XXXV. The Anigraean Road.—South of Lerna the road skirts the shore for some distance. Leaving the village of Kiveri the path runs along the slope of Mount Zavitza, which falls steeply to the sea on the left. This is the district called Anigraea by Pausanias. The road is still, as it was in his days, very rugged and bad. Now and then we come to a little cove with a beach at the mouth of a narrow glen which cleaves the mountain-side; elsewhere the sea is bordered throughout by sheer cliffs, above which the path scrambles up hill and down dale. The sides of the mountains are chiefly clothed with lentisks and wild olives, with a patch of corn-field here and there. In about two hours and a half from Kiveri the path arrives opposite the Anavolo, the ancient Dine. It is an abundant source of fresh water rising in the sea, about a quarter of a mile from the narrow beach under the cliffs. The body of fresh water appears to be fully fifty feet in diameter. In calm weather it may be seen rising with such force as to form a convex surface, disturbing the sea for several hundred feet around. It is clearly the exit of a subterraneous river of some magnitude, and thus corresponds with the Dine of Pausanias. After clambering along the Anigraea for nearly three hours, we find that the mountain abruptly ceases, and the maritime plain of Thyrea stretches out before us to the south. This is what Pausanias describes as “a tract of country on the left, reaching down to the sea, where trees, especially olives, thrive well.” The plain is about five miles long, but nowhere more than half that in breadth; its soil is a rich loam; corn-fields and olive-groves cover its surface.

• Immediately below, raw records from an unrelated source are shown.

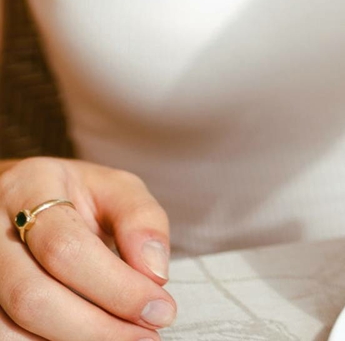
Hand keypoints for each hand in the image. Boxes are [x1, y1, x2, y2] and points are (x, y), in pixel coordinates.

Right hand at [0, 158, 175, 339]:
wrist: (25, 198)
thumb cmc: (77, 197)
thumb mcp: (116, 189)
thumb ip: (142, 220)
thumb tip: (155, 274)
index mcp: (30, 189)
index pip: (65, 249)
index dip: (117, 287)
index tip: (160, 309)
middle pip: (32, 296)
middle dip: (96, 327)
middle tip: (146, 336)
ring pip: (11, 328)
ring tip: (121, 338)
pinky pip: (6, 338)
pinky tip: (88, 339)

XXXVI. The Battlefield of Sellasia.—At the present day the track from Arachova to Sparta follows the bed of the Kelephina river (the ancient Oenus) for some seven or eight miles. Path there is none. You ride in the stony bed of the river, crossing its scanty water backwards and forwards again and again. The scenery is picturesque, the river winding between high banks, which are generally green with shrubs and trees. Indeed many trees grow in the very bed of the stream, and the traveller in riding has sometimes to be careful not to be knocked off by their boughs. In front of us, as the valley widens, we get glimpses of the high, blue, snowy range of Taygetus. The point at which, quitting the bed of the stream, we ascend its western bank, and the whole magnificent range of Taygetus appears in full view across the valley of the Eurotas, was the scene of the battle of Sellasia.